TO-DO LIST:
1. Quote the R function reference, starting with "get.nlines(file, n = 1, pattern" and going on through "value. Passed to 'get.skip'.".
2. According to the R function reference, what does get.skip return when no skip value is determined?
3. Continue the R function reference from the point where it stops.

EXCERPTED TEXT:
BEGIN
Determine the number of lines in a (large) text file without importing it.

Description

Determine the number of lines in a (large) text file without importing it.

Usage

get.nlines(file, n = 1, pattern = NULL, incl.header = FALSE)

Arguments

file

character of length 1. File path.

n

integer. Maximum number of lines to read when determining the 'skip' value. Passed to 'get.skip'.

pattern

character. Search pattern to find a certain row in 'file'. Passed to 'get.skip'.

incl.header

logical. Should the file header be included in the count? Length of the header will be determined by 'get.skip' and the 'pattern' argument. Defaults to 'FALSE'.

Value

An integer value.


Determine field delimiter in text files

Description

Determine field delimiter in text files

Usage

get.sep(file, n = 1, pattern)

Arguments

file

character. Path name of a text file.

n

integer. Number of lines to be read by readLines. Defaults to 1.

pattern

character. Search pattern to find a specific line for determining the delimiter.

Value

If successful, the filed delimiter. If more than on of the possible delimiters is found, an error is returned.

See Also

readLines


Determine Number of Rows to be Skipped in Text Files

Description

get.skip attempts to determine the number of rows that could be skipped when reading text files.

Usage

get.skip(file, n = 1, pattern = NULL)

Arguments

file

(character). The file name.

n

(integer). The number of lines to be read by readLines().

pattern

(character). A search pattern like, e.g., a column name that is used to find a particular line in the file to determine the codeskip value.

Value

The skip value. If no value is determined 0 (zero) is returned.

See Also

readLines


Read various input file formats into a list of data frames. Wrapper function for 'read2list' to automate reading further and avoid errors due to missing folders or files.

Description

read.to.list is meant to act as a universal reading function as it attempts to read a number of different file formats into a list of data frames.
END
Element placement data
BEGIN
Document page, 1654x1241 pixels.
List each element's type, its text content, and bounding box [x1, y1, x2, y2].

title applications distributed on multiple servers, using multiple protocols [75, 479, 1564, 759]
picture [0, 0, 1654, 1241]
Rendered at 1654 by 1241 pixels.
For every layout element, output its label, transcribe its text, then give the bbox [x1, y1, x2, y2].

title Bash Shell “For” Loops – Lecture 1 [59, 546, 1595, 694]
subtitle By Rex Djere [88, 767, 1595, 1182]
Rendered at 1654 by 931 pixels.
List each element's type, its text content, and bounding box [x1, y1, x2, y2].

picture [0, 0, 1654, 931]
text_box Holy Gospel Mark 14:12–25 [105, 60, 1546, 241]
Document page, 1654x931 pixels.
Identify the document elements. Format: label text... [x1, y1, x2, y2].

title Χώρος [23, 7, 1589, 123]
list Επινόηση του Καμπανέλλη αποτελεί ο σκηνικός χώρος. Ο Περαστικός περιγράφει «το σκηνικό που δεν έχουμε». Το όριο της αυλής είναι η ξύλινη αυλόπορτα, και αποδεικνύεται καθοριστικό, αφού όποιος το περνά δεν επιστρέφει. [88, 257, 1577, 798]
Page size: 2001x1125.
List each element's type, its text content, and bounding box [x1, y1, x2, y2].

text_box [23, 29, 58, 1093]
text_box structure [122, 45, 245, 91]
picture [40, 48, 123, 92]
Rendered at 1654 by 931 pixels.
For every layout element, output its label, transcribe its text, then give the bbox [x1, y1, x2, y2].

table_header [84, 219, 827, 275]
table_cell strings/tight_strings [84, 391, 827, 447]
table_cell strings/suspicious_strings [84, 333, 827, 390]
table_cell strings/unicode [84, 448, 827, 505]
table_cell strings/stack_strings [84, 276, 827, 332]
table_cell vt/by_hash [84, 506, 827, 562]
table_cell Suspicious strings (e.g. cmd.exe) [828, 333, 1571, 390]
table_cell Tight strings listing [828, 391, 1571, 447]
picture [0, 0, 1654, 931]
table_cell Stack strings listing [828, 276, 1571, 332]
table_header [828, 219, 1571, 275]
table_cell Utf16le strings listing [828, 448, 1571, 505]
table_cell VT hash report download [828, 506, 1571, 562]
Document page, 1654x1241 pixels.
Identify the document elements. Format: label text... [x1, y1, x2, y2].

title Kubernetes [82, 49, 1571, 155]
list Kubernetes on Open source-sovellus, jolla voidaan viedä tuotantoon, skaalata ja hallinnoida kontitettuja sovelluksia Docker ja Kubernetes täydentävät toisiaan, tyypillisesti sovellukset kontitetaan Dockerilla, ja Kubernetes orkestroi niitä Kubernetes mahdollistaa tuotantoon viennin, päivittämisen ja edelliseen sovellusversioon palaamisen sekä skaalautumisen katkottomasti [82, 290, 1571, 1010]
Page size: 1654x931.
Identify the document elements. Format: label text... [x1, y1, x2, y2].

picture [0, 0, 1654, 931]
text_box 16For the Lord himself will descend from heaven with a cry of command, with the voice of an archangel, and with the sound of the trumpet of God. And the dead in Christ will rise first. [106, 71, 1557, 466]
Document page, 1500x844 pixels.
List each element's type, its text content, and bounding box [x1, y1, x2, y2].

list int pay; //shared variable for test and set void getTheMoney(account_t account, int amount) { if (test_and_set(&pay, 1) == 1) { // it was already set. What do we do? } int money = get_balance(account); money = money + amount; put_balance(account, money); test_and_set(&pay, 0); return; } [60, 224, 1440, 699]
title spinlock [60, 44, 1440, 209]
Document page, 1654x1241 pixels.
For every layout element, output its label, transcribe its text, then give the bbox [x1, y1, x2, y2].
END
ANSWERS TO THE EXERCISE:
1.
get.nlines(file, n = 1, pattern = NULL, incl.header = FALSE)

Arguments

file

character of length 1. File path.

n

integer. Maximum number of lines to read when determining the 'skip' value. Passed to 'get.skip'.

2. It returns 0 (zero).

3.
Usage

read.to.list(
  dat,
  type,
  folder,
  nsheets = 1,
  sheet = NULL,
  keep.tibble = FALSE,
  skip = 0,
  sep = NULL,
  lines = FALSE,
  dec = NULL,
  ...,
  verbose = TRUE,
  x.verbose = FALSE
)

Arguments

dat

character. File path.

type

character. File extension to be read: one of ".txt", ".tsv", ".csv", ".vcf", ".gtf", ".gff", ".xls", ".xlsx", ".xdr", ".RData", ".rds", ".rda", ".xml". See details.

folder

character. Folder where the file is found.

nsheets

integer. Number of sheets to be read if file is of type ".xls" or ".xlsx". All sheets starting from 1 up to the given number in the respective data file will be read. If more than one file is read this must be be an integer vector with the numbers of sheets in exactly the same order as the files.

sheet

integer or list. Sheet(s) to be read if file is of type ".xls" or ".xlsx". The sheets defined by the given integer in the respective data file will be read. If more than one file is read this must be be a list with the sheet number(s) in exactly the same order as the files. If there are many files and only one sheet vector the same sheet(s) wiöl be read from all files.

keep.tibble

logical. Should the data from Excel files read with readxl::read_excel be coerce to data.frames or kept in the original tibble format? Defaults to FALSE, i.e., a data.frame is returned.

skip

integer. Number of lines to skip from the top of the file.

sep

character. Field delimiter passed to 'read.delim' when reading text files.

lines

lines. Should the file be read line by line into a character vector by readLines()?

dec

character. The decimal separator for numbers.

...

Additional arguments passed to functions.

verbose

logical. Should verbose output be printed?

x.verbose

logical. Should extended verbose output be printed?

Details

Excel files (file extension .xls or .xlsx) will be read by readxl::read_excel. A test is attempted to determine whether the input file is genuinely derived from Excel or only named like an nExcel file. If the latter, it will be attempted to read it as text file. Text files are read as tables or by line if lines is TRUE. For text files, field delimiters and decimal separators are determined automatically if not provided. Files with the extensions .txt", ".tsv", ".csv", ".gtf" and ".gff" are treated and read as text files. VCF files are also treated as text files but can noly be read in full (incl. header) if read by line. Otherwise, if skip is 0, the line with the column names will be determined automatically and the file read as delimited text file. XML files are read by xml2::read_xml. ".RData" files are loaded and assigned a name. ".rds" and ".rda" files are read by readRDS. ".xdr" files are read by R.utils::loadObject.

Value

A list of tibbles/data frames.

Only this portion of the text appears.